ALE Spring 2004 No. 313 : Next section

[Campaign for Real Ale logo © CAMRA]

Local Beers for Local Pubs

CAMRA's new 'Local Beer for Local Pubs' campaign aims to get at least one locally-brewed beer in thousands of pubs across the UK. Pub chains should allow pub landlords to buy at least one beer from a local brewery of their choice for direct delivery.

The majority of non-brewing pub chains restrict the beers which their pub licensees can buy to those on a centrally-supplied list. There are practical reasons for this, such as ease of control and accounting, but CAMRA claims that the system restricts access to market for small local brewers and leads to the same old national brands ending up on most bars.

This reduces consumer choice, restricts access to market for small local breweries and leads to economic and environmental impacts through 'beer miles' as centrally-supplied beers are shipped hundreds of miles, via distribution depots, before they finally reach the bar. This ridiculous situation has a severe impact on the viability of local economies.

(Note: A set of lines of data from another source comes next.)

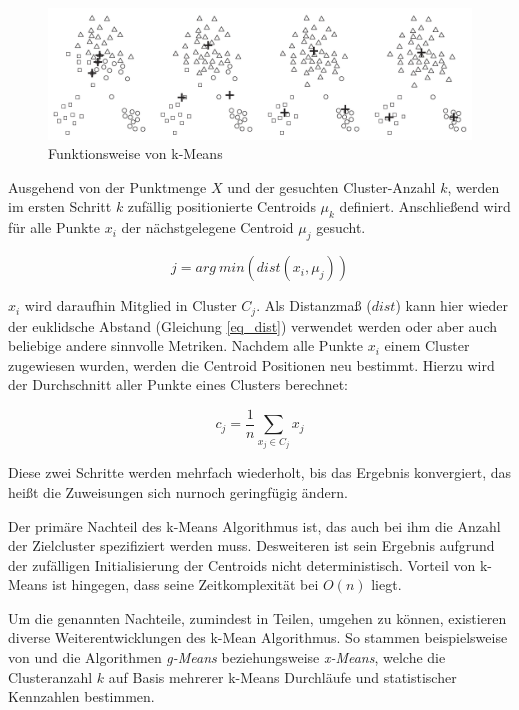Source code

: \begin{figure}[H]
    \centering
    \includegraphics[width=0.9\linewidth]{../resources/img/grundlagen/k-means}
    \caption[Funktionsweise von k-Means]{Funktionsweise von k-Means \cite[]{tan2007introduction}}
    \label{fig:grund_kmeans_clustering}
\end{figure}

Ausgehend von der Punktmenge $X$ und der gesuchten Cluster-Anzahl $k$,
werden im ersten Schritt $k$ zufällig positionierte Centroids $\mu_k$ definiert.
Anschließend wird für alle Punkte $x_i$ der nächstgelegene Centroid $\mu_j$ gesucht.

\begin{equation}
    \label{eq_kmeans2}
    j = arg\ min(dist(x_i, \mu_j))
\end{equation}

$x_i$ wird daraufhin Mitglied in Cluster $C_j$. Als Distanzmaß ($dist$) kann hier wieder der euklidsche Abstand
(Gleichung \ref{eq_dist}) verwendet werden oder aber auch beliebige andere sinnvolle Metriken.
Nachdem alle Punkte $x_i$ einem Cluster zugewiesen wurden, werden die Centroid Positionen neu bestimmt.
Hierzu wird der Durchschnitt aller Punkte eines Clusters berechnet:

\begin{equation}
    \label{eq_kmeans3}
    c_j = \frac{1}{n} \sum_{x_j \in C_j} x_j
\end{equation}

Diese zwei Schritte werden mehrfach wiederholt, bis das Ergebnis konvergiert, das heißt die Zuweisungen sich
nurnoch geringfügig ändern. \cite[]{Jain2010}

Der primäre Nachteil des k-Means Algorithmus ist, das auch bei ihm die Anzahl der Zielcluster spezifiziert
werden muss. Desweiteren ist sein Ergebnis aufgrund der zufälligen Initialisierung der Centroids
nicht deterministisch. Vorteil von k-Means ist hingegen, dass seine Zeitkomplexität bei $O(n)$ liegt.

Um die genannten Nachteile, zumindest in Teilen, umgehen zu können, existieren diverse Weiterentwicklungen des k-Mean
Algorithmus. So stammen beispielsweise von \cite[]{Hamerly} und \cite[]{Pelleg} die Algorithmen \textit{g-Means}
beziehungsweise \textit{x-Means}, welche die Clusteranzahl $k$ auf Basis mehrerer k-Means Durchläufe und
statistischer Kennzahlen bestimmen.

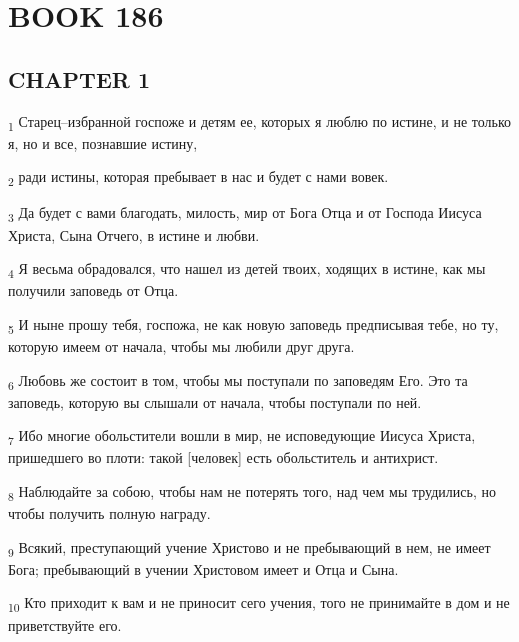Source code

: \section{BOOK 186}
\subsection{CHAPTER 1}
\begin{tcolorbox}
\textsubscript{1} Старец--избранной госпоже и детям ее, которых я люблю по истине, и не только я, но и все, познавшие истину,
\end{tcolorbox}
\begin{tcolorbox}
\textsubscript{2} ради истины, которая пребывает в нас и будет с нами вовек.
\end{tcolorbox}
\begin{tcolorbox}
\textsubscript{3} Да будет с вами благодать, милость, мир от Бога Отца и от Господа Иисуса Христа, Сына Отчего, в истине и любви.
\end{tcolorbox}
\begin{tcolorbox}
\textsubscript{4} Я весьма обрадовался, что нашел из детей твоих, ходящих в истине, как мы получили заповедь от Отца.
\end{tcolorbox}
\begin{tcolorbox}
\textsubscript{5} И ныне прошу тебя, госпожа, не как новую заповедь предписывая тебе, но ту, которую имеем от начала, чтобы мы любили друг друга.
\end{tcolorbox}
\begin{tcolorbox}
\textsubscript{6} Любовь же состоит в том, чтобы мы поступали по заповедям Его. Это та заповедь, которую вы слышали от начала, чтобы поступали по ней.
\end{tcolorbox}
\begin{tcolorbox}
\textsubscript{7} Ибо многие обольстители вошли в мир, не исповедующие Иисуса Христа, пришедшего во плоти: такой [человек] есть обольститель и антихрист.
\end{tcolorbox}
\begin{tcolorbox}
\textsubscript{8} Наблюдайте за собою, чтобы нам не потерять того, над чем мы трудились, но чтобы получить полную награду.
\end{tcolorbox}
\begin{tcolorbox}
\textsubscript{9} Всякий, преступающий учение Христово и не пребывающий в нем, не имеет Бога; пребывающий в учении Христовом имеет и Отца и Сына.
\end{tcolorbox}
\begin{tcolorbox}
\textsubscript{10} Кто приходит к вам и не приносит сего учения, того не принимайте в дом и не приветствуйте его.
\end{tcolorbox}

If pub chains were more flexible and enabled landlords to buy a local beer, there would be no losers. Only those licensees who think they can improve their competitive position by stocking a locally-brewed beer would do so. It would lead to a more profitable pub, which offers a more interesting choice to customers, supports the local economy and increases profits for the pub chain.

Saving your local

As a backer of the Pub is the Hub campaign since it began in 2001, Prince Charles has launched a new guide designed to help local communities save their pubs.

Saving your Local Pub is a joint venture between CAMRA, Pub is The Hub and Business in the Community.

The Guide offers advice on how to stage a campaign, set up a steering committee, deal with planning applications and appeals, prepare a business plan and secure finance. It includes case studies on the community-owned Dykes End in Reach, Cambridgeshire and the Old Crown in Hesket Newmarket, Cumbria.